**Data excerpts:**
****************
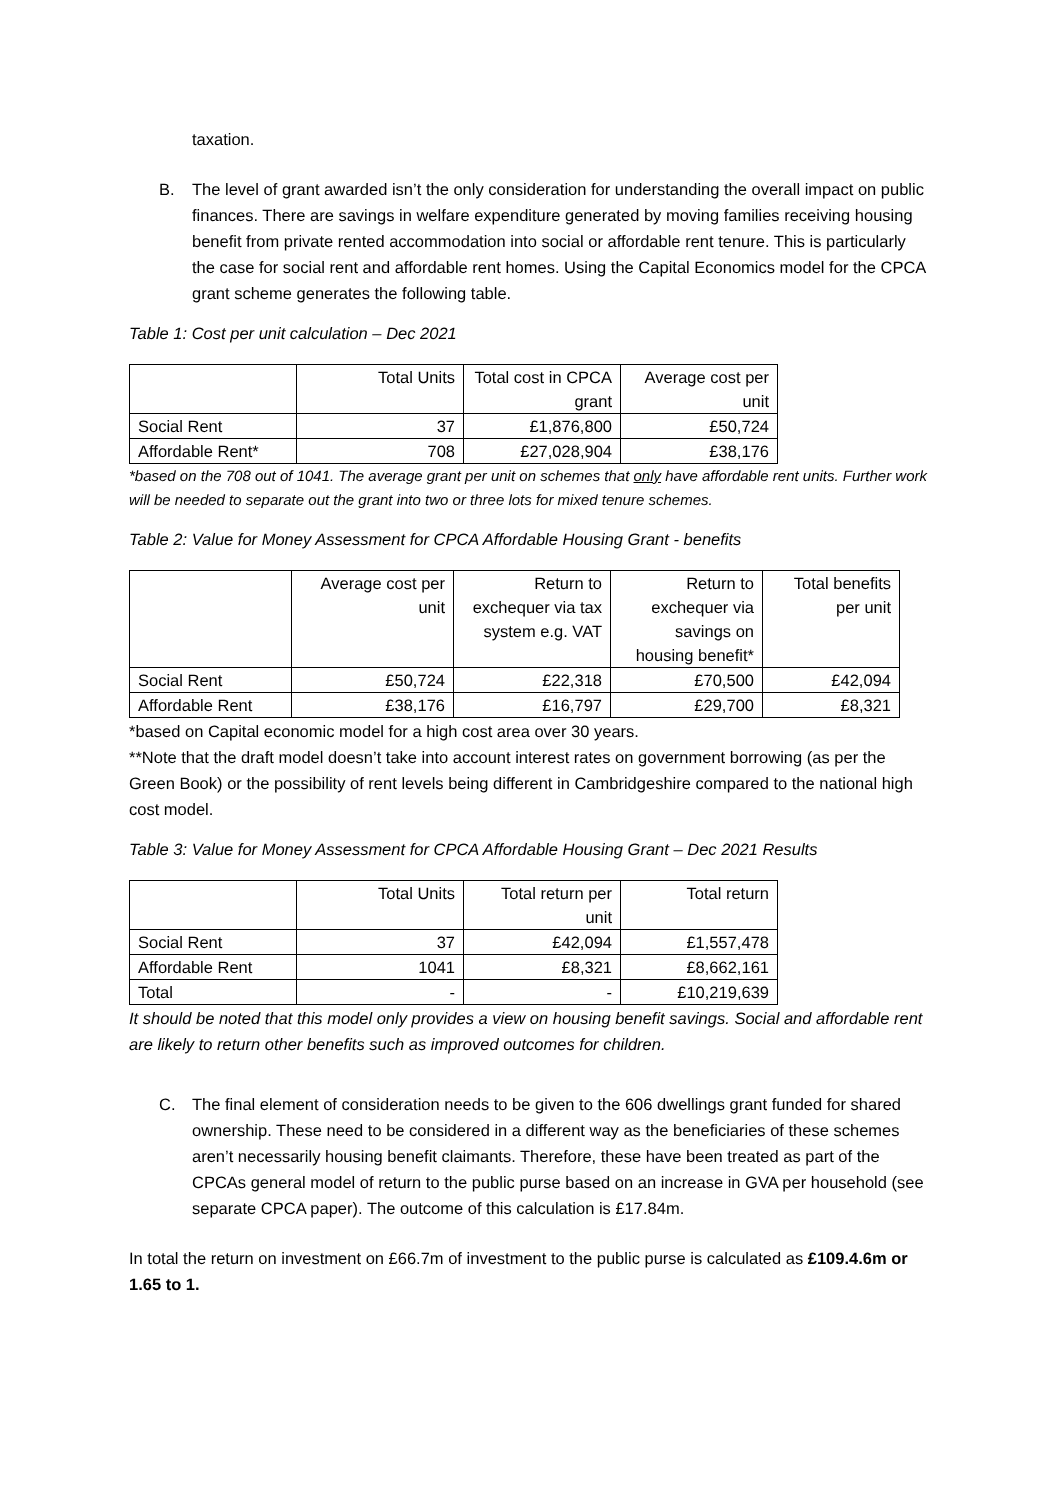taxation.
B. The level of grant awarded isn’t the only consideration for understanding the overall impact on public finances. There are savings in welfare expenditure generated by moving families receiving housing benefit from private rented accommodation into social or affordable rent tenure. This is particularly the case for social rent and affordable rent homes. Using the Capital Economics model for the CPCA grant scheme generates the following table.
Table 1: Cost per unit calculation – Dec 2021
| | Total Units | Total cost in CPCA grant | Average cost per unit |
| --- | --- | --- | --- |
| Social Rent | 37 | £1,876,800 | £50,724 |
| Affordable Rent* | 708 | £27,028,904 | £38,176 |
*based on the 708 out of 1041. The average grant per unit on schemes that only have affordable rent units. Further work will be needed to separate out the grant into two or three lots for mixed tenure schemes.
Table 2: Value for Money Assessment for CPCA Affordable Housing Grant - benefits
| | Average cost per unit | Return to exchequer via tax system e.g. VAT | Return to exchequer via savings on housing benefit* | Total benefits per unit |
| --- | --- | --- | --- | --- |
| Social Rent | £50,724 | £22,318 | £70,500 | £42,094 |
| Affordable Rent | £38,176 | £16,797 | £29,700 | £8,321 |
*based on Capital economic model for a high cost area over 30 years.
**Note that the draft model doesn’t take into account interest rates on government borrowing (as per the Green Book) or the possibility of rent levels being different in Cambridgeshire compared to the national high cost model.
Table 3: Value for Money Assessment for CPCA Affordable Housing Grant – Dec 2021 Results
| | Total Units | Total return per unit | Total return |
| --- | --- | --- | --- |
| Social Rent | 37 | £42,094 | £1,557,478 |
| Affordable Rent | 1041 | £8,321 | £8,662,161 |
| Total | - | - | £10,219,639 |
It should be noted that this model only provides a view on housing benefit savings. Social and affordable rent are likely to return other benefits such as improved outcomes for children.
C. The final element of consideration needs to be given to the 606 dwellings grant funded for shared ownership. These need to be considered in a different way as the beneficiaries of these schemes aren’t necessarily housing benefit claimants. Therefore, these have been treated as part of the CPCAs general model of return to the public purse based on an increase in GVA per household (see separate CPCA paper). The outcome of this calculation is £17.84m.
In total the return on investment on £66.7m of investment to the public purse is calculated as £109.4.6m or 1.65 to 1.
****************
**DIRECTIONS:** Type the entries above out again exactly, with no pictures.

**TASK OUTPUT:**
taxation.
B. The level of grant awarded isn’t the only consideration for understanding the overall impact on public finances. There are savings in welfare expenditure generated by moving families receiving housing benefit from private rented accommodation into social or affordable rent tenure. This is particularly the case for social rent and affordable rent homes. Using the Capital Economics model for the CPCA grant scheme generates the following table.
Table 1: Cost per unit calculation – Dec 2021
| | Total Units | Total cost in CPCA grant | Average cost per unit |
| --- | --- | --- | --- |
| Social Rent | 37 | £1,876,800 | £50,724 |
| Affordable Rent* | 708 | £27,028,904 | £38,176 |
*based on the 708 out of 1041. The average grant per unit on schemes that only have affordable rent units. Further work will be needed to separate out the grant into two or three lots for mixed tenure schemes.
Table 2: Value for Money Assessment for CPCA Affordable Housing Grant - benefits
| | Average cost per unit | Return to exchequer via tax system e.g. VAT | Return to exchequer via savings on housing benefit* | Total benefits per unit |
| --- | --- | --- | --- | --- |
| Social Rent | £50,724 | £22,318 | £70,500 | £42,094 |
| Affordable Rent | £38,176 | £16,797 | £29,700 | £8,321 |
*based on Capital economic model for a high cost area over 30 years.
**Note that the draft model doesn’t take into account interest rates on government borrowing (as per the Green Book) or the possibility of rent levels being different in Cambridgeshire compared to the national high cost model.
Table 3: Value for Money Assessment for CPCA Affordable Housing Grant – Dec 2021 Results
| | Total Units | Total return per unit | Total return |
| --- | --- | --- | --- |
| Social Rent | 37 | £42,094 | £1,557,478 |
| Affordable Rent | 1041 | £8,321 | £8,662,161 |
| Total | - | - | £10,219,639 |
It should be noted that this model only provides a view on housing benefit savings. Social and affordable rent are likely to return other benefits such as improved outcomes for children.
C. The final element of consideration needs to be given to the 606 dwellings grant funded for shared ownership. These need to be considered in a different way as the beneficiaries of these schemes aren’t necessarily housing benefit claimants. Therefore, these have been treated as part of the CPCAs general model of return to the public purse based on an increase in GVA per household (see separate CPCA paper). The outcome of this calculation is £17.84m.
In total the return on investment on £66.7m of investment to the public purse is calculated as £109.4.6m or 1.65 to 1.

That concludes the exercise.